◆ **What you will do**: Reproduce every line of the records below verbatim, leaving the pictures out of your answer.

◆ **Stored data**:
↓

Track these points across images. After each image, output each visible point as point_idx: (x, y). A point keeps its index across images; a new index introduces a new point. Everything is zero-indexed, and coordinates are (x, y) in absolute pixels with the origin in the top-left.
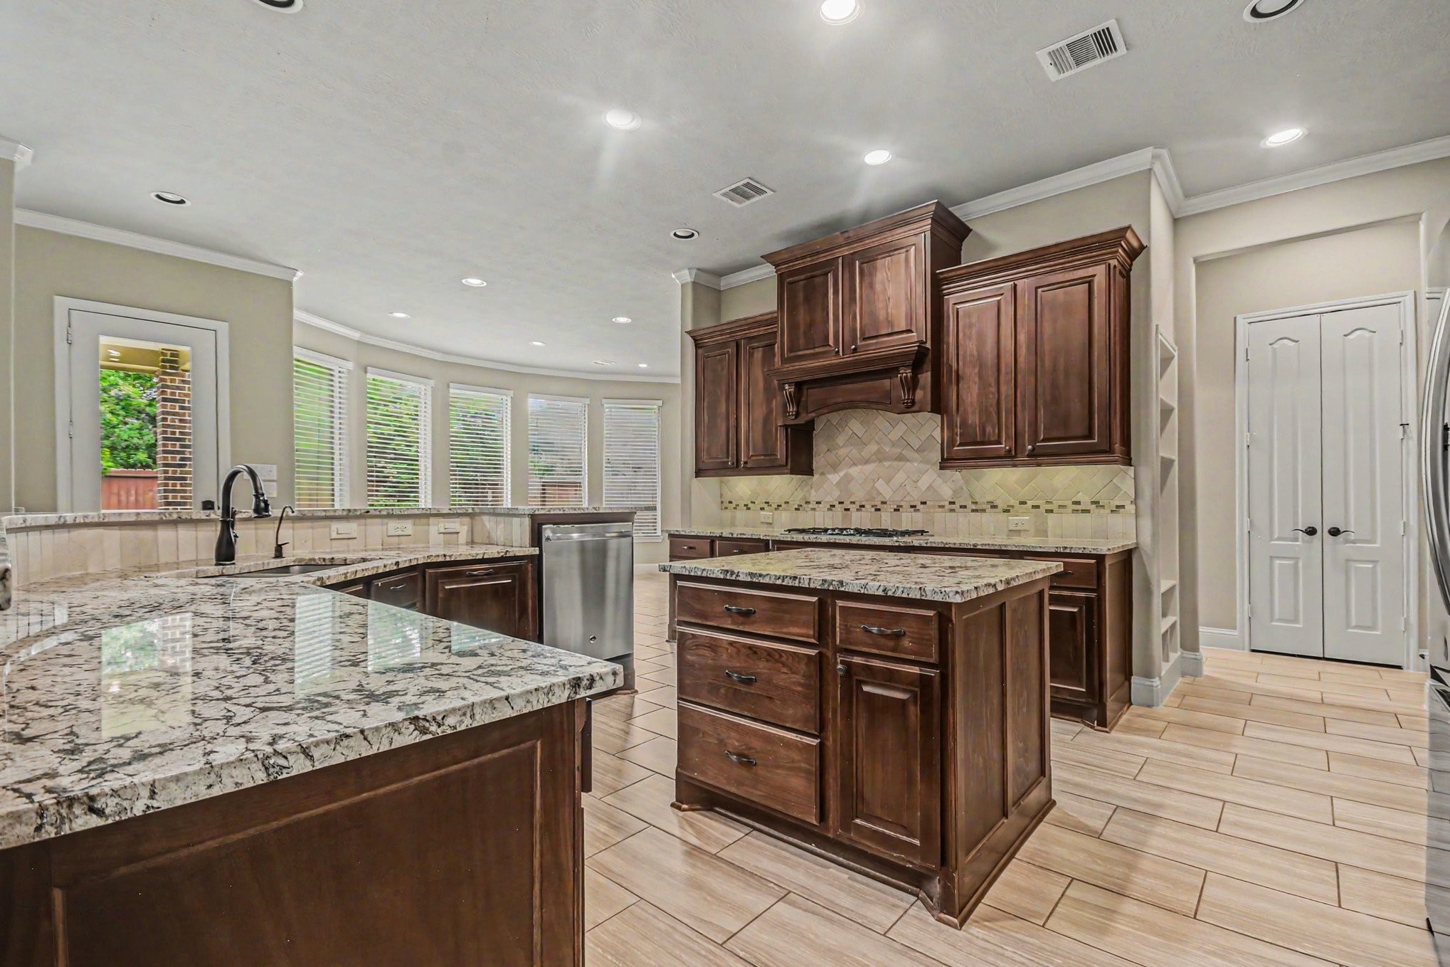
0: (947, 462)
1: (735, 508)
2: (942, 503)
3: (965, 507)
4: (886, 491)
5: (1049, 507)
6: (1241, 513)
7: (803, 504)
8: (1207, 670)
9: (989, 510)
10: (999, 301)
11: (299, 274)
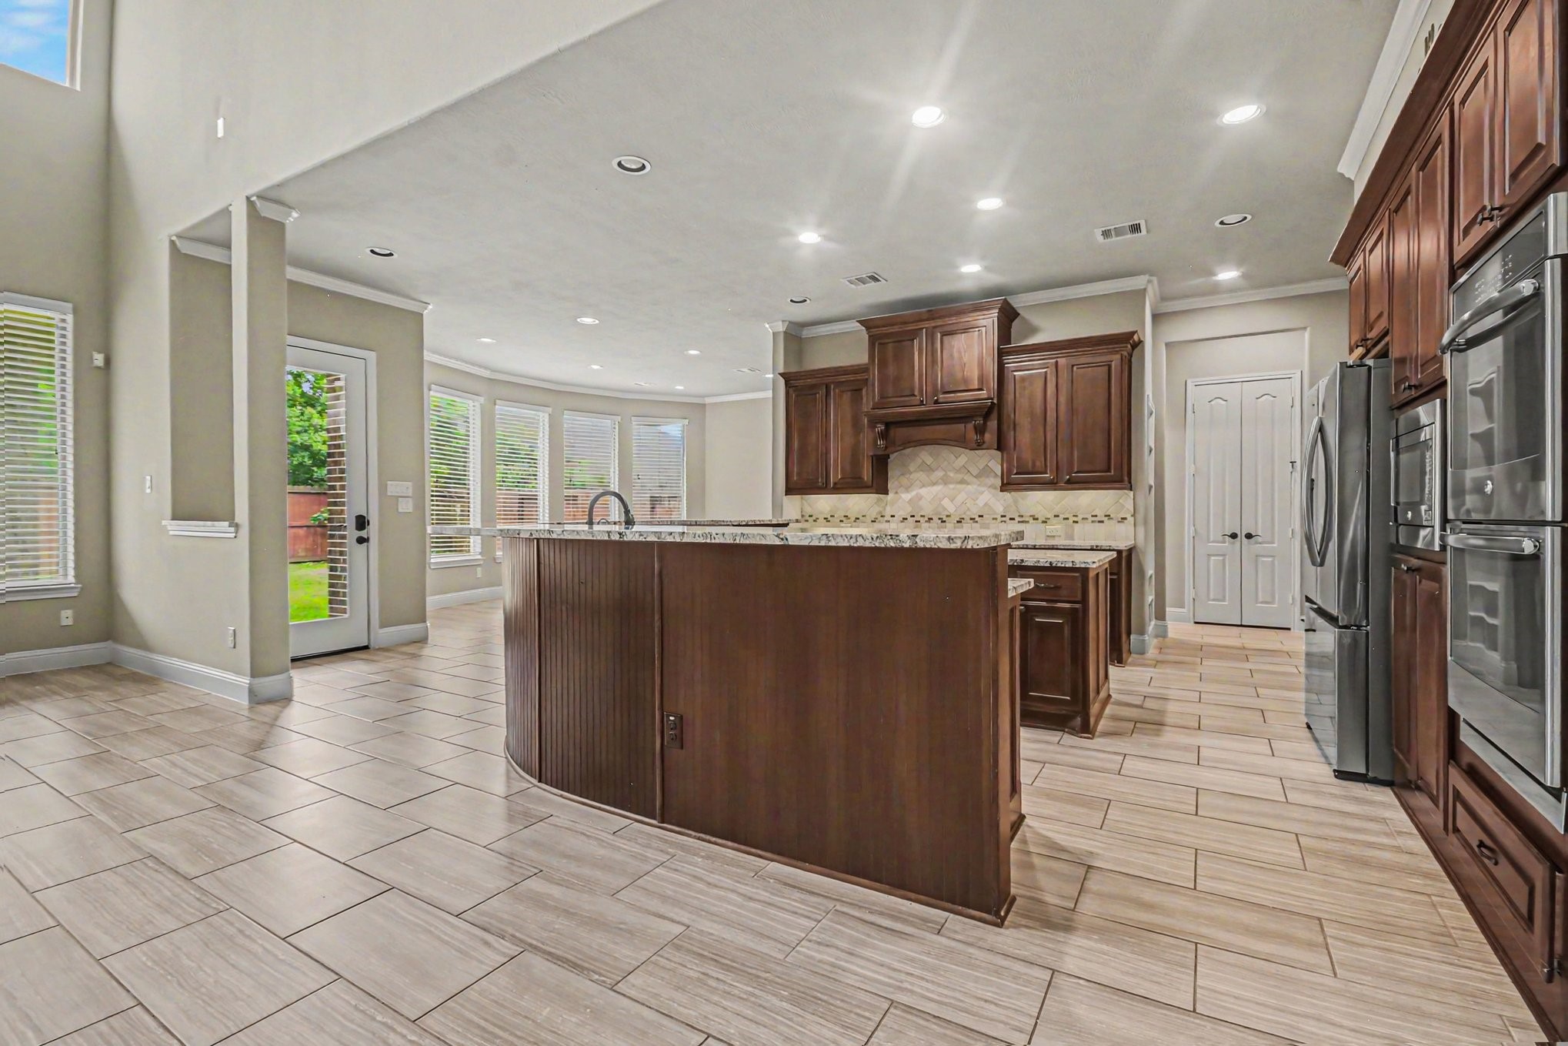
0: (1007, 485)
1: (814, 521)
2: (995, 516)
3: (1014, 519)
4: (950, 507)
5: (1075, 519)
6: (1189, 525)
7: (879, 517)
8: (1171, 634)
9: (1031, 521)
10: (1046, 372)
11: (430, 307)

↑

◆ **Task response**:
Track these points across images. After each image, output each visible point as point_idx: (x, y). A point keeps its index across images; a new index introduces a new point. Everything is zero-indexed, and coordinates are (x, y) in absolute pixels with the origin in the top-left.
0: (947, 462)
1: (735, 508)
2: (942, 503)
3: (965, 507)
4: (886, 491)
5: (1049, 507)
6: (1241, 513)
7: (803, 504)
8: (1207, 670)
9: (989, 510)
10: (999, 301)
11: (299, 274)
0: (1007, 485)
1: (814, 521)
2: (995, 516)
3: (1014, 519)
4: (950, 507)
5: (1075, 519)
6: (1189, 525)
7: (879, 517)
8: (1171, 634)
9: (1031, 521)
10: (1046, 372)
11: (430, 307)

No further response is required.